Apollo Hospitals had a strong September quarter, with its consolidated net income growing 63% year-on-year to ₹379 crore, driven by volume growth in its healthcare services and a lessening of losses in HealthCo, its online pharmacy business.
The hospital chain announced its Q2 FY25 results on Wednesday, reporting results that outperformed estimates. Its overall consolidated revenue grew 15% year-on-year to ₹5,589 crore from ₹4,847 crore in FY24. The revenue was estimated at ₹5,532 crore by Bloomberg. Profit after tax (PAT) rose to ₹379 crore, up 63% from ₹233 crore in the same period last year. The company’s Ebitda also grew 30% year-on-year to ₹816 crore.
Consolidated revenue of the firm’s healthcare services division grew 14%, aided by strong 8% volume growth. As on 30 September 2024, Apollo Hospitals had 7,994 operating beds across the network. The overall occupancy for hospitals was at 73% as opposed to 68% in the same period in the previous year, aided by a strong increase in patients across hospitals, the firm said.
HealthCo, its omnichannel pharmacy business, which includes its online platform Apollo 24/7, also saw a robust growth of 17%. In HealthCo, the firm said it had been able to bring down Ebitda loss from ₹169 crore to ₹100 crore y-o-y in the online business this quarter. The company is in line to achieve its goal of breaking even on the online business in the next five quarters, Group CFO Krishnan Akhileswaran told Mint.
“None of the PAT expansion is one-off. We should be able to continue to see this momentum even going forward,” he added.
The first tranche of investment from private equity firm Advent International in Apollo HealthCo of ₹1,732 crore has already been infused. Advent announced a capital infusion of ₹2,475 crore in the Apollo Hospitals Enterprise (AHEL) subsidiary in April. The agreement also includes a merger of Apollo’s wholesale pharma distribution unit Keimed Pvt. Ltd and online healthcare business Apollo 24/7 under Apollo HealthCo. The balance infusion from Advent and the merger is expected within 12 months from now, said Akhileswaran.
“Once we merge that into Apollo Healthco, you will see a very integrated pharma platform there…in three years from now, we should be able to get the combined Healthco business at a ₹25,000-crore level revenue and a 7-8% Ebitda margin,” he added.

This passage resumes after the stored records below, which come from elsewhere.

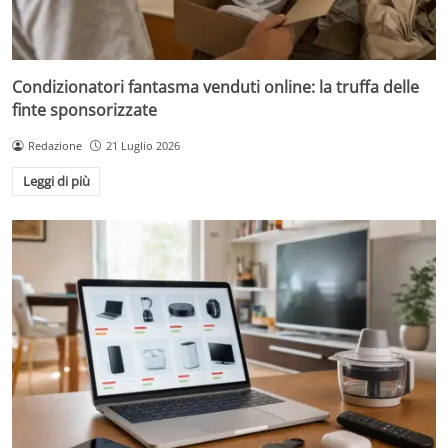
Condizionatori fantasma venduti online: la truffa delle
finte sponsorizzate
Redazione
21 Luglio 2026
Leggi di più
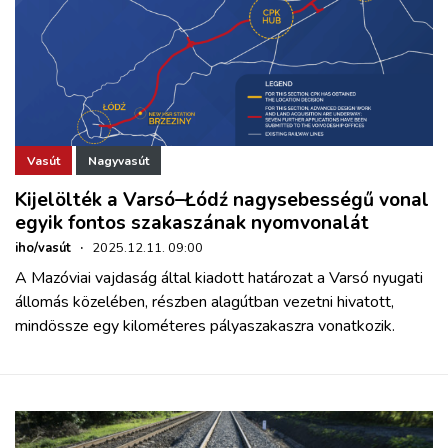
Vasút
Nagyvasút
Kijelölték a Varsó–Łódź nagysebességű vonal
egyik fontos szakaszának nyomvonalát
iho/vasút
·
2025.12.11. 09:00
A Mazóviai vajdaság által kiadott határozat a Varsó nyugati
állomás közelében, részben alagútban vezetni hivatott,
mindössze egy kilométeres pályaszakaszra vonatkozik.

The firm recently announced that it would add a 500-bed hospital in Worli, Mumbai as well as expand its existing hospital facility in Lucknow to 500 beds from the present 300 beds. In FY26 the hospital chain plans to add around 1,400 beds in four key markets—Gurugram, Hyderabad, Pune, and Kolkata.
Following political disruptions in Bangladesh, AHEL saw a 15% decline in revenue there in the first half of the year. Dr Madhu Sasidhar, president & CEO, Hospitals Division, Apollo Hospitals, said that the chain is seeing rising demand for healthcare and medical value tourism from multiple countries in Africa and in the Commonwealth of Independent States, among others.
“We see a requirement for high-end differentiated care such as proton beam therapy, (CAR) T-cell therapy for cancer, as well as complex aortic and cardiac surgery coming out of Africa, CIS countries and these markets to India and to Apollo,” Dr Sasidhar told Mint.
On Wednesday, Apollo Hospitals' shares ended flat ahead of the results.